この道は上野原遊歩道という名前のようで、ガイドマップだと白ヌキの線で表されていたので舗装道路なのかと思ったが、未舗装だった。ただ登山道というより林道といったほうがよく、軽自動車くらいは走れそうな幅広の道である。途中で左右の県道へ下る分岐が何本もあり、よく注意していないと下ってしまう。
「明誠高」と書かれた分岐を見た後、さらに尾根を直進していくと右手にその明誠高校の校庭が見えてきた。ちょっと駆け下りれば下れてしまいそうな、もう目と鼻の先である。
あずまやのある根本山はそこから10分ほどで着いた。まさに学校の裏山だが思いがけず眺めがよく、半ばシルエットと化した中央線沿線や御坂の山の稜線が、夕映えの空にくっきりと線を引いていた。
根本山からも下山できるが、校舎を近くで見てみたいので、さっきの分岐まで戻り高校の脇の道を下る。5分足らずで明誠高校の横に出た。今日は何か行事でもあったのか、駐車場に車がたくさん停まり、生徒や先生の姿も見えた。

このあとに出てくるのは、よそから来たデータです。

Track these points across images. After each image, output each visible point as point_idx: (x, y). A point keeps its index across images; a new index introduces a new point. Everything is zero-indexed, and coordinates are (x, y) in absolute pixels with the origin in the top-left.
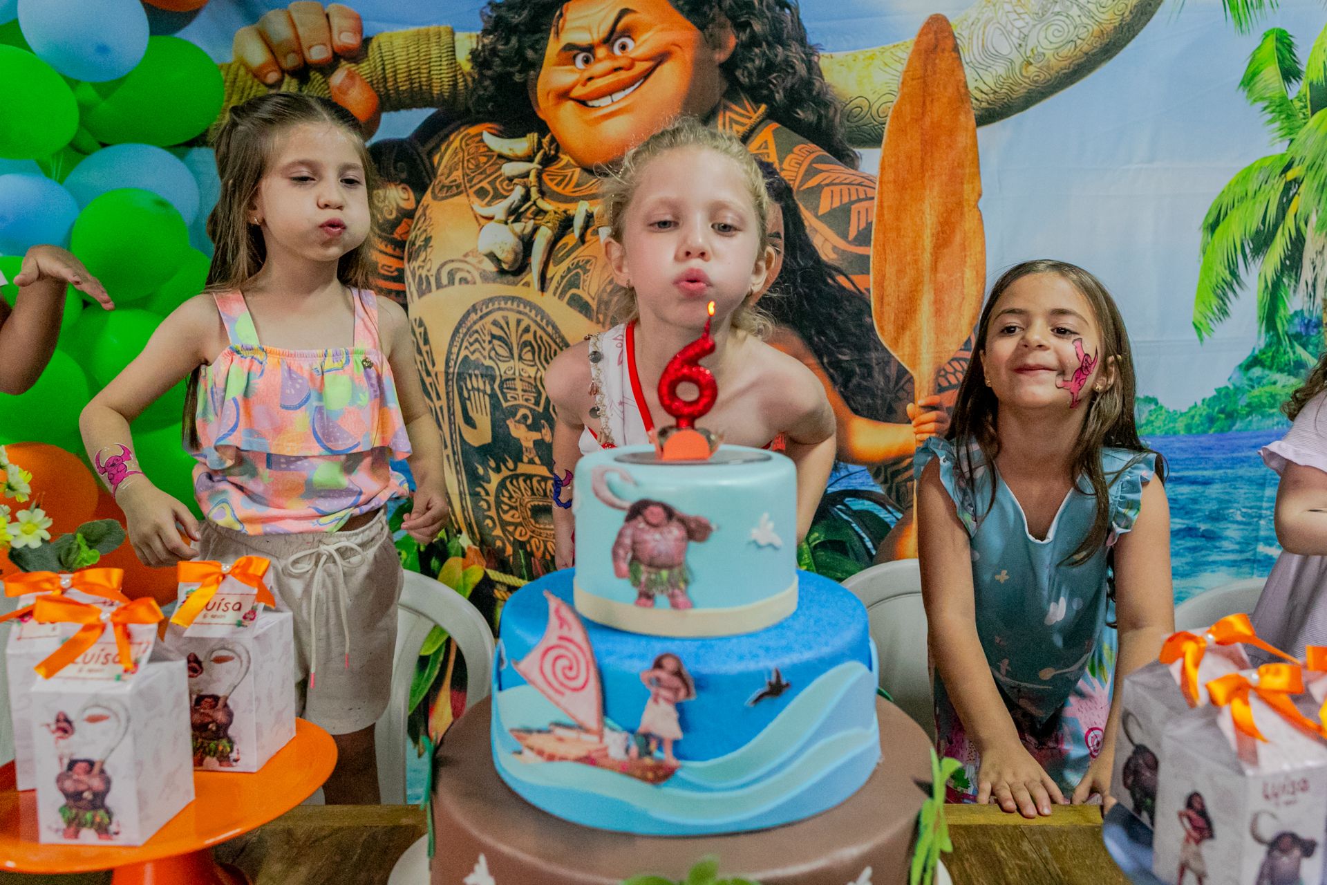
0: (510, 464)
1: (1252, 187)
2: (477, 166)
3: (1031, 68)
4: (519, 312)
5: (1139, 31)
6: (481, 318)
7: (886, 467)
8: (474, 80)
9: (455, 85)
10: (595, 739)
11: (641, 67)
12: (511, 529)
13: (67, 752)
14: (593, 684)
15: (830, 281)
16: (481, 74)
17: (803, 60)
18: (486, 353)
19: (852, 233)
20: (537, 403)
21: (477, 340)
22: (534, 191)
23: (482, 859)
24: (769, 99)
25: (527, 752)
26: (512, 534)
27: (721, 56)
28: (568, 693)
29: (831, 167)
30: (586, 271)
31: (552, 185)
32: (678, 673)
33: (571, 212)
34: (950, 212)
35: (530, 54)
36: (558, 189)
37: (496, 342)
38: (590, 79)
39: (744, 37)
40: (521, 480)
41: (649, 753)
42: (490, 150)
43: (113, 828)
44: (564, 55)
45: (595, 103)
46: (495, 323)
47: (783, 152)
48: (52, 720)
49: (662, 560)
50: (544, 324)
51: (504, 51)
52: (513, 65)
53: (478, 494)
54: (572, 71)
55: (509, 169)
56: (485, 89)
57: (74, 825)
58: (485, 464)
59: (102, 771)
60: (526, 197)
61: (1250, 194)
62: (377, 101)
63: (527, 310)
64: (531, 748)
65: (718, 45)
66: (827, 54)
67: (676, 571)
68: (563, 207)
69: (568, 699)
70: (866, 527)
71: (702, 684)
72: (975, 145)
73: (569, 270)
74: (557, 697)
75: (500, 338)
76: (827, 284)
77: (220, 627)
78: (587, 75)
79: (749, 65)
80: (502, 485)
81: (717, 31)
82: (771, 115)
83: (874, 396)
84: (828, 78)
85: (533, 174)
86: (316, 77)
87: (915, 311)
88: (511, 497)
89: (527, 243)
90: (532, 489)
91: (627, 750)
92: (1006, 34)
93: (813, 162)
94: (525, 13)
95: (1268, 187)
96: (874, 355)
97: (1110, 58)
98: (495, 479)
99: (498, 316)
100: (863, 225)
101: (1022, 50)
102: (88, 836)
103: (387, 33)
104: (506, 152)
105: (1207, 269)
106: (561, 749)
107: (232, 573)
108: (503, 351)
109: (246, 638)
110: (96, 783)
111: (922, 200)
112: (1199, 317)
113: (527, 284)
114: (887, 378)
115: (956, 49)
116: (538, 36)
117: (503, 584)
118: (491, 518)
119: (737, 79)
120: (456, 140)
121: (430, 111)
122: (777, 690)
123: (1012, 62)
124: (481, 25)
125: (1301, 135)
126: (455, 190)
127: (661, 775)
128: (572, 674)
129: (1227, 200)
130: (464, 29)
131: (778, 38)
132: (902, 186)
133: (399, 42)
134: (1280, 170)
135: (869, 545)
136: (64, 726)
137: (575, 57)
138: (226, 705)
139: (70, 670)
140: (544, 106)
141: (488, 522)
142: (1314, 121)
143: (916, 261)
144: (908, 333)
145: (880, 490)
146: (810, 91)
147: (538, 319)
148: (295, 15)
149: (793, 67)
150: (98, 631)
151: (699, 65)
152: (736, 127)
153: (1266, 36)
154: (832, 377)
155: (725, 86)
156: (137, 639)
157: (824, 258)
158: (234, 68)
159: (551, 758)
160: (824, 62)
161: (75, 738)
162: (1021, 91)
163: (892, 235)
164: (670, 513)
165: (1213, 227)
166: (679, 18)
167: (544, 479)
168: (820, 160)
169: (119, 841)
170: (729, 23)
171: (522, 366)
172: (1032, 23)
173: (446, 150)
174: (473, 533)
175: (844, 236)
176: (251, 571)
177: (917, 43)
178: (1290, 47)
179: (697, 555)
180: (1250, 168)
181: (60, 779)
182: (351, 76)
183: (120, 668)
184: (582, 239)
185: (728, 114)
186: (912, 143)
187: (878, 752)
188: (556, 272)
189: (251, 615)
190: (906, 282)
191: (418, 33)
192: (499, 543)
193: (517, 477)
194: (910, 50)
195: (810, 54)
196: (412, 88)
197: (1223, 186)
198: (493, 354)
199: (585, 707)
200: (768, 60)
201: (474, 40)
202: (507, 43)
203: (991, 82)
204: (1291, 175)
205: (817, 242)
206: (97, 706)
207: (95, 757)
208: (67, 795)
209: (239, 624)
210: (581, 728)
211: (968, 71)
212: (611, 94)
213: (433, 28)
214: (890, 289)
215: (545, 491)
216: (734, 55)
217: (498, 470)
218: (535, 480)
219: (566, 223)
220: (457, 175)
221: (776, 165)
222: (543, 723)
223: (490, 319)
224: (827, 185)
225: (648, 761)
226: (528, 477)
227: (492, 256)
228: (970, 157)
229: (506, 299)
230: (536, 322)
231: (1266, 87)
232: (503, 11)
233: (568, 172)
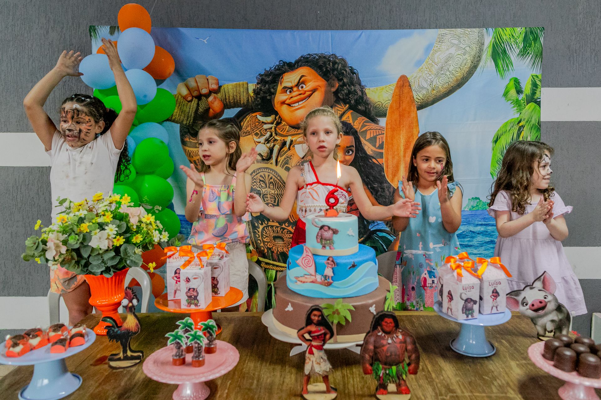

TVドラマ「飛び出せ!青春」は毎週欠かさず見ていた。こんなところでロケをやっていたのである。明誠高校とは直接何のつながりもないが、多感な少年時代の自分を思い出す。
そのまま舗装道路を歩き、バス通りに出た。「日大明誠高校入口」バス停の横に酒まんじゅうの店があったので、おみやげに買っていく。上野原の名物である。
携帯のGPS地図を見ながら上野原駅まで歩いていく。もう日も落ち一気に暗くなってきた。
今日は上野原市の低山をそれこそ舐めるように、ぐるっと一回りでき、充実した1日になった。8時間で9座。最初に登った要害山がすでに懐かしく感じられるような、変な気分である。「近場にいい里山あり」である。